The Death of a Friend

Don Hendrie, Jr., who was a classmate of mine at Exeter, although I hardly knew him there, was another student at the Iowa Workshop (in my
student
days); he is the author of four novels and one collection of short stories—in addition to serving for several years as the director of the graduate writing program at the University of Alabama. The coincidence of my being at Iowa with Don Hendrie is an even more unlikely irony than my being there with David Plimpton, because, when Hendrie and I were students at Exeter, we both sought the affections of the same young woman; she married Hendrie, who in Iowa became my closest friend. Our children would grow up together. When I was teaching and coaching at a small college in Vermont, Hendrie would be teaching at a small college in New Hampshire—about an hour's distance. When he taught at Mount Holyoke College, I followed him there.

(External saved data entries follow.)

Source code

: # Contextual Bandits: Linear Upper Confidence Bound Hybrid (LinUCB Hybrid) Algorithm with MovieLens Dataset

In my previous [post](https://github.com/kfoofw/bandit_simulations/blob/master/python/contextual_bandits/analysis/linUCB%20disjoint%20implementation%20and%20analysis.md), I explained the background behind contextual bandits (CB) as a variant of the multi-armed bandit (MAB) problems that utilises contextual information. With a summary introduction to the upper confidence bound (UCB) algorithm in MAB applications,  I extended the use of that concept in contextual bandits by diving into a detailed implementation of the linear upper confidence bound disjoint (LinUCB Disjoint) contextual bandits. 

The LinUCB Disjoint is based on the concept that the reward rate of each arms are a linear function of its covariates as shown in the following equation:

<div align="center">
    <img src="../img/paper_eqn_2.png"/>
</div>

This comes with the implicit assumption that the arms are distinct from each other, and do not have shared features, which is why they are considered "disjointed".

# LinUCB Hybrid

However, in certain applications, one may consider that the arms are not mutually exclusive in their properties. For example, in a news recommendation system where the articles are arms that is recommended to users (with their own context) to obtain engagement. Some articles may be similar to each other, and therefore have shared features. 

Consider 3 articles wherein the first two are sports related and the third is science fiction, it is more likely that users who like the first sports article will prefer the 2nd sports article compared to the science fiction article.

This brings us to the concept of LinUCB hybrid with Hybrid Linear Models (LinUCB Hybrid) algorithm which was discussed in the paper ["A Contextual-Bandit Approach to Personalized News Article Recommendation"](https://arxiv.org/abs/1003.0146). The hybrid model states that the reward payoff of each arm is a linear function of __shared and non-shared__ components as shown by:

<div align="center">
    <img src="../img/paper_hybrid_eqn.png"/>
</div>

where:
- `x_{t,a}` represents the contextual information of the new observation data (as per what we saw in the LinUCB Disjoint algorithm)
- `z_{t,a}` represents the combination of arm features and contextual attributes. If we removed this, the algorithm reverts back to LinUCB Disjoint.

Hendrie had a habit of including the physical descriptions of his friends in his novels, where we would appear as characters under fictional names; this never offended me, because Hendrie's narrative voice was consistently teasing and affectionate. My last appearance in a Don Hendrie novel was as a character named Barry Kessler, a screenwriter, in
A Survey of the Atlantic Beaches.
He saw me as “a rabid, middle-aged athlete given to the long run and the heavy weight.”

We had a lifelong argument about Oscar Wilde—Hendrie liked him, I don't. By the way, I bear no loathing for writers because they are minor; it isn't Wilde's being minor that troubles me. And my dislike of Wilde was never fueled by his homosexuality—that “gross indecency,” as it was called in Britain at the time Wilde was sentenced to two years in prison, from which he never recovered. On the contrary, one has to like Oscar Wilde for championing “obscenity,” as sodomy was then presumed to be. But what I hate about Wilde is that he was an inferior writer who delighted in aiming his one-liner wit at his superiors; did he so envy Dickens and Flaubert that he felt compelled to scorn them?

Wilde shouldn't have spent a day in jail for being “obscene,” but posterity will relegate Wilde to where he belongs, which is where he can already be most widely found: in coffee-table books of harmless quotations. By comparison, Flaubert and Dickens still have actual
readers.
(What is ordinary about Wilde is that there's no shortage of writers whose lifestyles are more deserving of attention than their work.)

I say all this because the centenary of Oscar Wilde's wrongful imprisonment occurred as I was rewriting this memoir; predictably, the centenary was not allowed to pass without all manner of overpraise being heaped upon Wilde. Whereas I was prepared to read that “Wilde's imprisonment ranks as one of literature's greatest tragedies,” I was
not
prepared to suffer the Wilde centenary hyperbole in silence; yet my friend Don Hendrie had died—there was no one else I wanted to argue about Oscar Wilde with.